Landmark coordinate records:

Start of Block

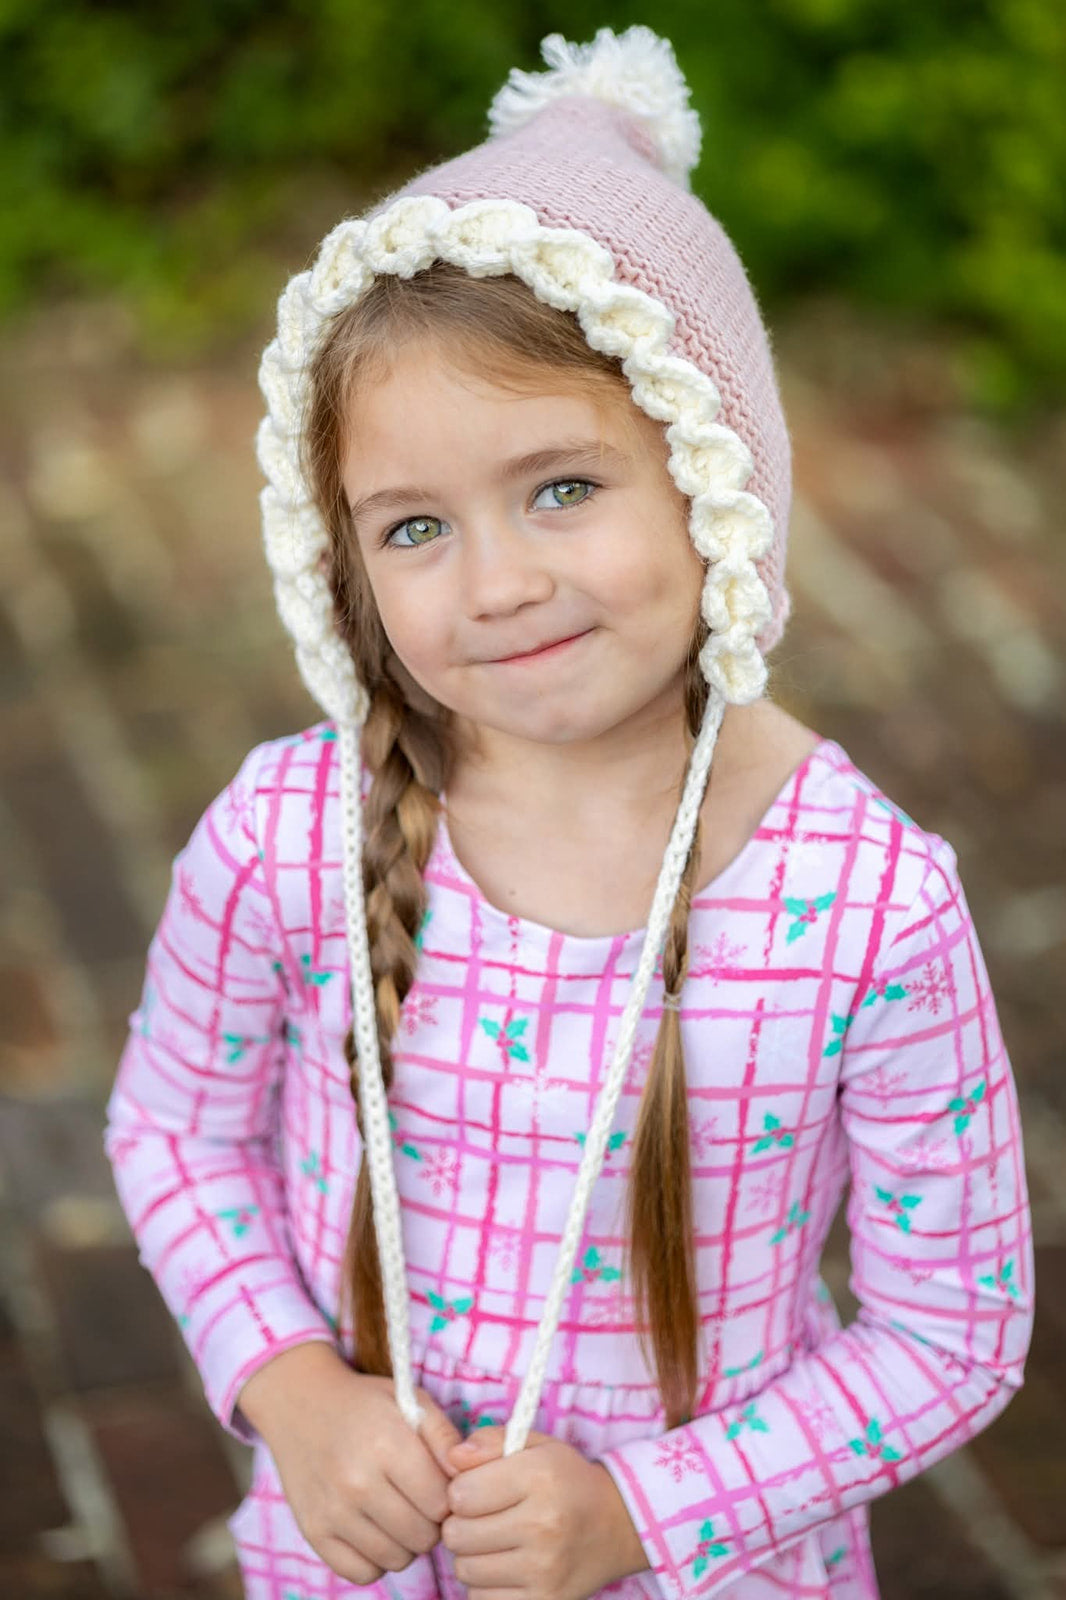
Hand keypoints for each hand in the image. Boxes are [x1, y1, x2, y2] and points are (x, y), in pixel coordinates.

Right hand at [236, 1345, 463, 1585]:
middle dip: (430, 1522)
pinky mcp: (313, 1532)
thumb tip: (469, 1480)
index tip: (439, 1484)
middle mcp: (357, 1482)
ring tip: (398, 1511)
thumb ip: (446, 1439)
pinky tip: (373, 1528)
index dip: (450, 1497)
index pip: (442, 1503)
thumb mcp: (411, 1402)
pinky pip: (362, 1573)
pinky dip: (374, 1558)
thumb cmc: (366, 1405)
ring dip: (405, 1542)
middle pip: (422, 1536)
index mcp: (387, 1444)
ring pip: (396, 1559)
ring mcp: (332, 1511)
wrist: (301, 1405)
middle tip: (419, 1499)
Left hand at [441, 1424, 648, 1599]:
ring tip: (496, 1541)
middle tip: (483, 1517)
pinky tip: (506, 1566)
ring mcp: (544, 1569)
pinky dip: (486, 1585)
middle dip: (461, 1524)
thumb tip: (452, 1457)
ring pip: (465, 1570)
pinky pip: (482, 1599)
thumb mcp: (536, 1445)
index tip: (476, 1489)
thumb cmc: (567, 1480)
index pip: (460, 1493)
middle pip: (457, 1534)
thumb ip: (490, 1441)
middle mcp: (542, 1524)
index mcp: (539, 1476)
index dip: (461, 1490)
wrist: (618, 1525)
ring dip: (472, 1556)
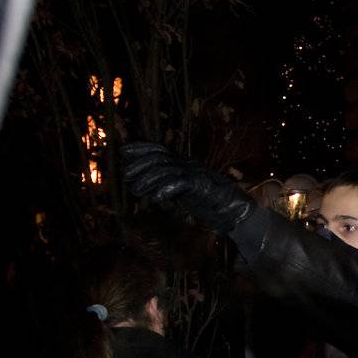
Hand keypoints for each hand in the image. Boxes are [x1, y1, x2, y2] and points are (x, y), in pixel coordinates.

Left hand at [121, 141, 254, 235]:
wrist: (235, 209)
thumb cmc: (208, 202)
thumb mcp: (183, 191)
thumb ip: (168, 186)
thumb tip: (146, 187)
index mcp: (183, 162)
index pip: (159, 149)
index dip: (140, 148)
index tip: (123, 152)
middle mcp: (188, 164)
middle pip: (159, 158)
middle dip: (139, 165)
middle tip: (125, 176)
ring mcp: (195, 173)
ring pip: (166, 170)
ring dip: (147, 180)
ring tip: (136, 191)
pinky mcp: (202, 186)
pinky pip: (180, 183)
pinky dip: (165, 190)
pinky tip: (154, 199)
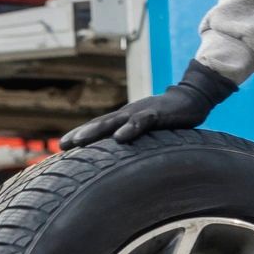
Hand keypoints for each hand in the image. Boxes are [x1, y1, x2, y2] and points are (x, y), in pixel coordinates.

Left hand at [64, 63, 235, 148]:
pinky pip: (141, 122)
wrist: (193, 98)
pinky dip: (129, 129)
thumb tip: (119, 155)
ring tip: (79, 141)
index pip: (97, 127)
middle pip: (99, 124)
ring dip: (95, 132)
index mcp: (124, 119)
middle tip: (62, 145)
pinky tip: (119, 138)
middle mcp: (128, 114)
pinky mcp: (158, 114)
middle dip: (79, 134)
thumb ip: (134, 140)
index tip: (60, 148)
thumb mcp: (147, 130)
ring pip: (114, 122)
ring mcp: (141, 113)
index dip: (78, 136)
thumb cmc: (169, 116)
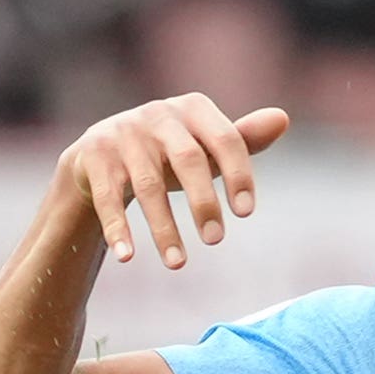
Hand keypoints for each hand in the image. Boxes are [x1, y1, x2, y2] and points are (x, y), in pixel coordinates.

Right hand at [60, 95, 289, 269]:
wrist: (100, 151)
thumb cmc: (167, 154)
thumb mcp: (204, 147)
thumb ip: (242, 139)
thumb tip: (282, 119)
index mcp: (192, 108)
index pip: (225, 139)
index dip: (238, 175)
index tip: (245, 214)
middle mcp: (157, 114)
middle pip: (188, 160)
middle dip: (203, 203)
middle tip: (216, 241)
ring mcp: (122, 133)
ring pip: (148, 186)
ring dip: (164, 228)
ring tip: (178, 265)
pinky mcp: (92, 154)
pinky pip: (107, 197)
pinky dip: (118, 228)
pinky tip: (127, 257)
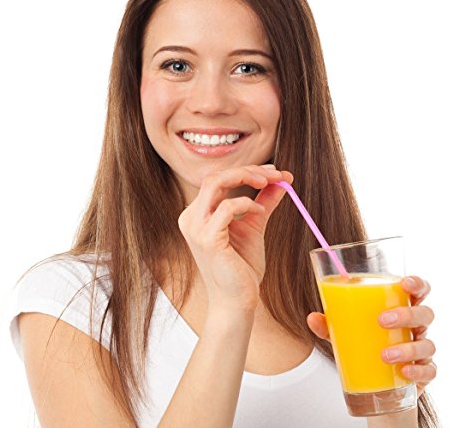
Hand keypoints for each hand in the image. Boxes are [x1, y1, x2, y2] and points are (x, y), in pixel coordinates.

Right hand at [178, 164, 292, 311]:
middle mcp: (191, 218)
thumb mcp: (254, 226)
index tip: (273, 172)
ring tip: (268, 182)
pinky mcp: (207, 239)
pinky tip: (259, 212)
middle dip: (248, 170)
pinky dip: (247, 203)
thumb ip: (264, 202)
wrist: (237, 301)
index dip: (246, 170)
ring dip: (246, 176)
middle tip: (275, 173)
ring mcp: (196, 228)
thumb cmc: (241, 268)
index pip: (218, 179)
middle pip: (215, 176)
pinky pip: (227, 207)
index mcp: (198, 214)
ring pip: (215, 182)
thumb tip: (281, 180)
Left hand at [307, 275, 436, 396]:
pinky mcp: (422, 374)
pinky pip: (429, 371)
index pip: (418, 290)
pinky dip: (418, 371)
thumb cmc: (365, 345)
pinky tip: (404, 372)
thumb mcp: (345, 333)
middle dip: (406, 314)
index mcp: (400, 308)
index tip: (404, 283)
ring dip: (407, 348)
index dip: (417, 284)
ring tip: (384, 355)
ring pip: (427, 344)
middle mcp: (416, 327)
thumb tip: (311, 318)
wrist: (378, 383)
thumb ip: (330, 324)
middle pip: (424, 314)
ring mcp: (421, 350)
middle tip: (382, 320)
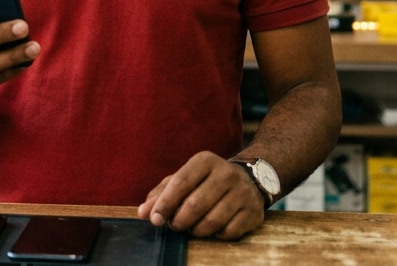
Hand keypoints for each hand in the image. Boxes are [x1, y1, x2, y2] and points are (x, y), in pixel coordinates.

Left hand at [137, 152, 265, 239]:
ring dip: (196, 230)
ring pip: (212, 222)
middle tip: (175, 226)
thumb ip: (161, 194)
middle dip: (179, 221)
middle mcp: (226, 173)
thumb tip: (143, 213)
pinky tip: (213, 228)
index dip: (165, 203)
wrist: (249, 180)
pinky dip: (216, 235)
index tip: (155, 219)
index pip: (180, 183)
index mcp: (205, 161)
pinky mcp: (254, 212)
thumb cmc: (206, 181)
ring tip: (192, 227)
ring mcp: (242, 192)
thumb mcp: (184, 179)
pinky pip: (229, 232)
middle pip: (195, 205)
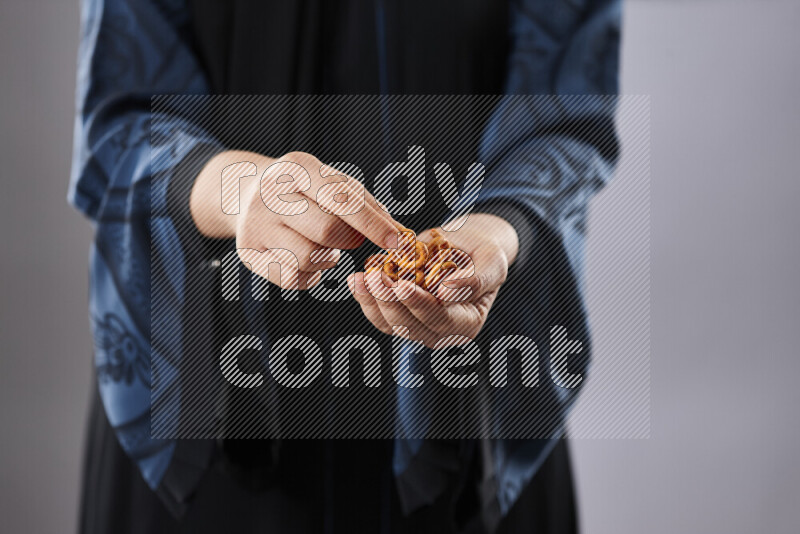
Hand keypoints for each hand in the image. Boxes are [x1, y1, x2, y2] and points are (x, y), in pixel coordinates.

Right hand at [190, 150, 401, 289]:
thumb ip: (366, 204)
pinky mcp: (248, 253)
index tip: (395, 241)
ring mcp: (255, 224)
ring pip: (308, 258)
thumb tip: (397, 232)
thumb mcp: (332, 183)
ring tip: (324, 247)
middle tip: (352, 239)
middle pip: (326, 230)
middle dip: (349, 240)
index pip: (341, 199)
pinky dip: (310, 276)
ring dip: (328, 259)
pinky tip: (308, 261)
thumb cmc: (304, 190)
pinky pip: (291, 278)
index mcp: (296, 168)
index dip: (372, 223)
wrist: (246, 195)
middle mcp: (270, 193)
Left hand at [347, 214, 519, 347]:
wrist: (467, 248)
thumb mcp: (493, 261)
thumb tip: (449, 292)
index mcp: (468, 323)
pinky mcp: (400, 316)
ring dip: (372, 302)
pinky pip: (378, 315)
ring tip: (360, 278)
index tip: (402, 285)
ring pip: (390, 324)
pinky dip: (365, 298)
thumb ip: (477, 279)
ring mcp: (418, 326)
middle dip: (389, 302)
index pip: (440, 319)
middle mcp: (442, 332)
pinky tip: (356, 279)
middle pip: (410, 327)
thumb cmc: (484, 254)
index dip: (420, 304)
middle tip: (374, 277)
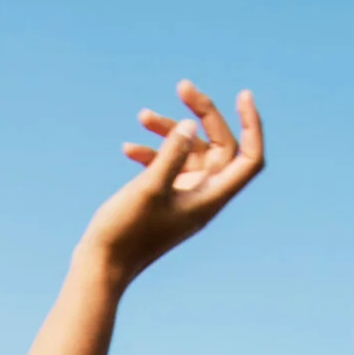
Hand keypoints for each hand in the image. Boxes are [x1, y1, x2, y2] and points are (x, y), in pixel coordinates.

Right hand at [78, 80, 265, 289]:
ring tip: (143, 116)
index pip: (249, 158)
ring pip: (190, 152)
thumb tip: (191, 125)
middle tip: (182, 86)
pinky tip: (128, 148)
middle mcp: (203, 197)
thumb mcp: (149, 188)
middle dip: (202, 114)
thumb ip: (172, 154)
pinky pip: (168, 166)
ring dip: (170, 130)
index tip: (242, 95)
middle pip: (220, 146)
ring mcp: (183, 198)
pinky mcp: (163, 199)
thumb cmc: (126, 233)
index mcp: (210, 199)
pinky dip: (152, 151)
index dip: (252, 125)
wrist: (101, 268)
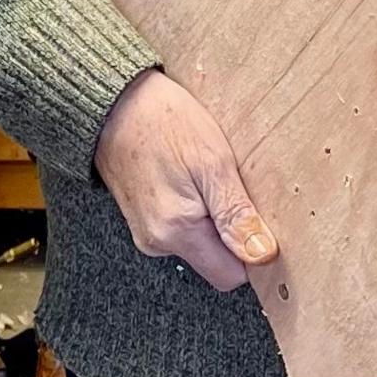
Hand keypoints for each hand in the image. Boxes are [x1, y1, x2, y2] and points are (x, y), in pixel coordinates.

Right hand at [96, 69, 277, 290]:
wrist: (114, 101)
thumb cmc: (163, 122)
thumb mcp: (212, 162)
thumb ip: (235, 213)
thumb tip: (262, 254)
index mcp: (176, 232)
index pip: (229, 276)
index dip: (250, 253)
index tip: (258, 220)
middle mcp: (157, 242)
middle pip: (214, 261)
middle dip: (232, 232)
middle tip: (233, 188)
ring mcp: (147, 231)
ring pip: (200, 243)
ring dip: (214, 218)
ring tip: (210, 177)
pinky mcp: (144, 217)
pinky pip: (182, 228)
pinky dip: (196, 209)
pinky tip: (194, 178)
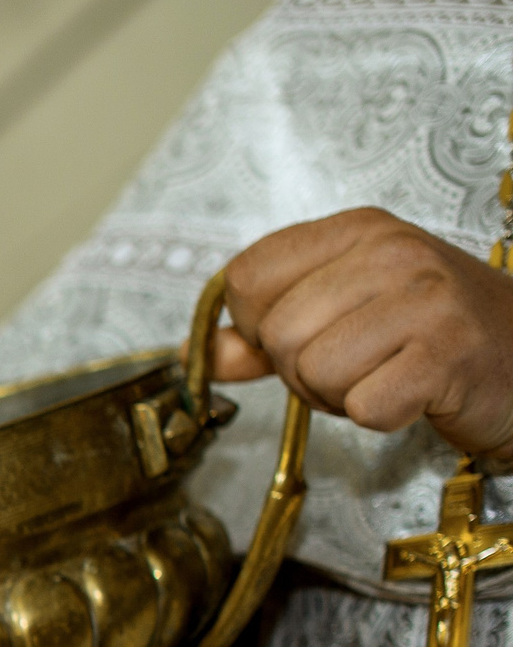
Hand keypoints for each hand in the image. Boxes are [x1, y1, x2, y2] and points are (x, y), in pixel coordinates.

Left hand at [213, 207, 512, 461]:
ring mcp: (426, 300)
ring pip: (313, 371)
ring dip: (341, 396)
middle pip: (277, 333)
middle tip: (359, 366)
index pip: (247, 276)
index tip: (309, 332)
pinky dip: (380, 416)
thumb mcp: (349, 311)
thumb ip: (267, 333)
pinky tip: (414, 395)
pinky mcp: (447, 355)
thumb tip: (199, 353)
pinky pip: (362, 405)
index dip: (260, 325)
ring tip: (389, 375)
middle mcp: (392, 252)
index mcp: (359, 230)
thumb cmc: (435, 336)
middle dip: (302, 372)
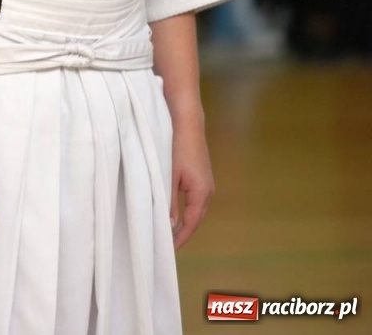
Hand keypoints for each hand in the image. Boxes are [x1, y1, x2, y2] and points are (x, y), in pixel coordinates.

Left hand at [170, 125, 214, 247]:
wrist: (188, 125)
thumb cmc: (176, 149)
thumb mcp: (168, 176)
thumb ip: (168, 201)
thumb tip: (169, 224)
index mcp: (201, 194)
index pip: (191, 223)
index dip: (181, 238)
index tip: (170, 250)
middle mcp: (209, 192)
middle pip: (196, 220)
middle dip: (183, 234)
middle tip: (167, 246)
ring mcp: (208, 186)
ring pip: (196, 211)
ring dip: (186, 223)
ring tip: (170, 235)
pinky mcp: (204, 179)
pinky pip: (196, 202)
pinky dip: (187, 212)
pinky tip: (176, 215)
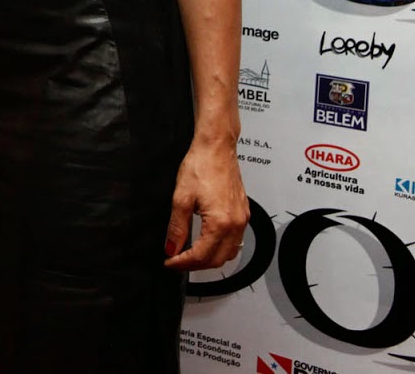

End of Block

> Task directions:
From the line with "thumb mcp: (254, 226)" up to and including the line with "pinky tip: (213, 228)" above, retype every line exactly and nothing more; leave out the pictures.

> Output of the exercise:
thumb mcp: (254, 226)
index tip: (273, 172)
ring tip: (268, 182)
pinky mcp: (207, 239)
pinky tip: (259, 212)
middle dip: (248, 170)
pinky dip: (247, 203)
thumb ip: (264, 202)
wrist: (237, 301)
index dip: (246, 170)
ring dip: (246, 176)
middle tip: (275, 173)
ring mcp: (196, 228)
thumb cmc: (241, 268)
index pip: (218, 179)
middle pip: (215, 176)
pinky pip: (227, 207)
index mcp: (198, 214)
ring pip: (215, 182)
thumb tip: (281, 180)
Left hand at [307, 275, 436, 396]:
pinky mcp: (422, 374)
pinky pip: (429, 371)
index pip: (418, 290)
pinky dip: (418, 371)
thumb cmc: (365, 345)
pinky tip: (404, 372)
thumb mcp: (345, 333)
middle dip: (406, 314)
index mcp: (400, 308)
index tip: (404, 283)
ring dip: (407, 348)
index dip: (417, 284)
ring tip: (384, 355)
ring pip: (427, 344)
middle mcp: (416, 327)
thumb tip: (311, 318)
wrist: (378, 383)
thumb ip: (330, 324)
middle pip: (424, 314)
ring mcp: (421, 350)
middle tip: (382, 320)
Hand keypoints for each hand in the image. Boxes are [x1, y1, x2, y2] and points are (x, y), in pixel coordinates.

Left hand at [137, 152, 265, 239]:
ring dip: (196, 230)
ring pip: (212, 222)
middle tip: (175, 226)
thumb ip: (161, 194)
middle dip: (179, 221)
middle mcp: (226, 173)
thumb tip: (143, 213)
pinky tip: (213, 228)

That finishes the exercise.